SUPPLIED DATA below:

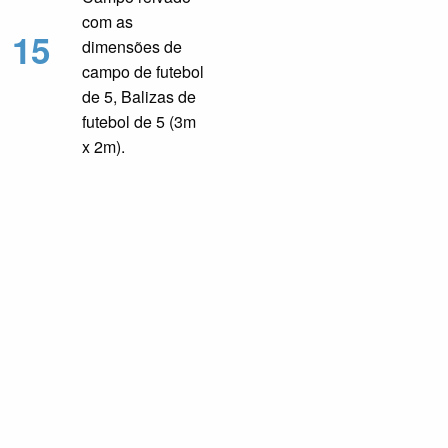
com as
15
dimensões de
campo de futebol
de 5, Balizas de
futebol de 5 (3m
x 2m).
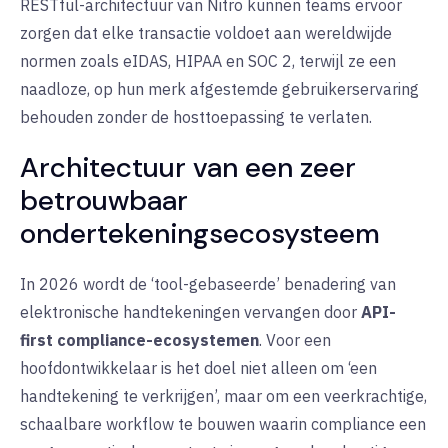
RESTful-architectuur van Nitro kunnen teams ervoor
zorgen dat elke transactie voldoet aan wereldwijde
normen zoals eIDAS, HIPAA en SOC 2, terwijl ze een
naadloze, op hun merk afgestemde gebruikerservaring
behouden zonder de hosttoepassing te verlaten.
Architectuur van een zeer
betrouwbaar
ondertekeningsecosysteem
In 2026 wordt de ‘tool-gebaseerde’ benadering van
elektronische handtekeningen vervangen door
API-
first compliance-ecosystemen
. Voor een
hoofdontwikkelaar is het doel niet alleen om ‘een
handtekening te verkrijgen’, maar om een veerkrachtige,
schaalbare workflow te bouwen waarin compliance een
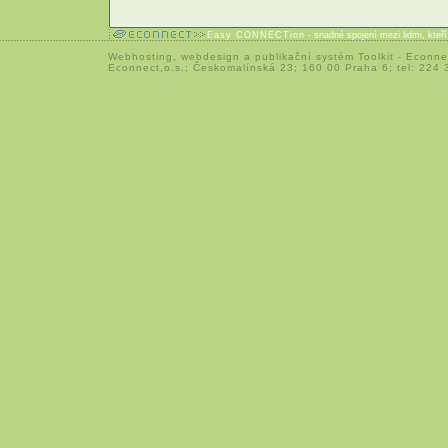
Easy CONNECTion
- snadné spojení mezi lidmi, kteř
Webhosting
,
webdesign
a
publikační systém Toolkit
-
Econne
Econnect,o.s.; Českomalínská 23; 160 00 Praha 6; tel: 224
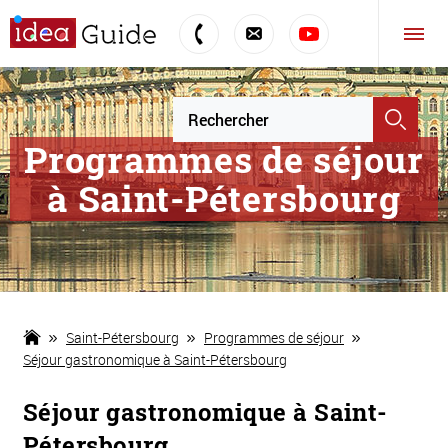
Programmes de séjour
à Saint-Pétersbourg
Saint-Pétersbourg
Programmes de séjour
Séjour gastronomique à Saint-Pétersbourg
Séjour gastronomique à Saint-
Pétersbourg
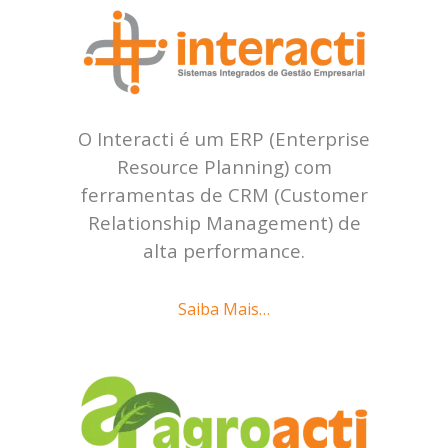
O Interacti é um ERP (Enterprise
Resource Planning) com
ferramentas de CRM (Customer
Relationship Management) de
alta performance.
Saiba Mais…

End of SUPPLIED DATA.

WHAT TO WORK ON. Leave the pictures out and reproduce all of the records exactly.

YOUR RESPONSE.
com as
15
dimensões de
campo de futebol
de 5, Balizas de
futebol de 5 (3m
x 2m).
RESTful-architectuur van Nitro kunnen teams ervoor
zorgen dat elke transactie voldoet aan wereldwijde
normen zoals eIDAS, HIPAA en SOC 2, terwijl ze een
naadloze, op hun merk afgestemde gebruikerservaring
behouden zonder de hosttoepassing te verlaten.
Architectuur van een zeer
betrouwbaar
ondertekeningsecosysteem
In 2026 wordt de ‘tool-gebaseerde’ benadering van
elektronische handtekeningen vervangen door
API-
first compliance-ecosystemen
. Voor een
hoofdontwikkelaar is het doel niet alleen om ‘een
handtekening te verkrijgen’, maar om een veerkrachtige,
schaalbare workflow te bouwen waarin compliance een
Easy CONNECTion
- snadné spojení mezi lidmi, kteř
Webhosting
,
webdesign
a
publikační systém Toolkit
-
Econne
Econnect,o.s.; Českomalínská 23; 160 00 Praha 6; tel: 224
Programmes de séjour
à Saint-Pétersbourg
Saint-Pétersbourg
Programmes de séjour
Séjour gastronomique à Saint-Pétersbourg
Séjour gastronomique à Saint-
Pétersbourg
O Interacti é um ERP (Enterprise
Resource Planning) com
ferramentas de CRM (Customer
Relationship Management) de
alta performance.
Saiba Mais…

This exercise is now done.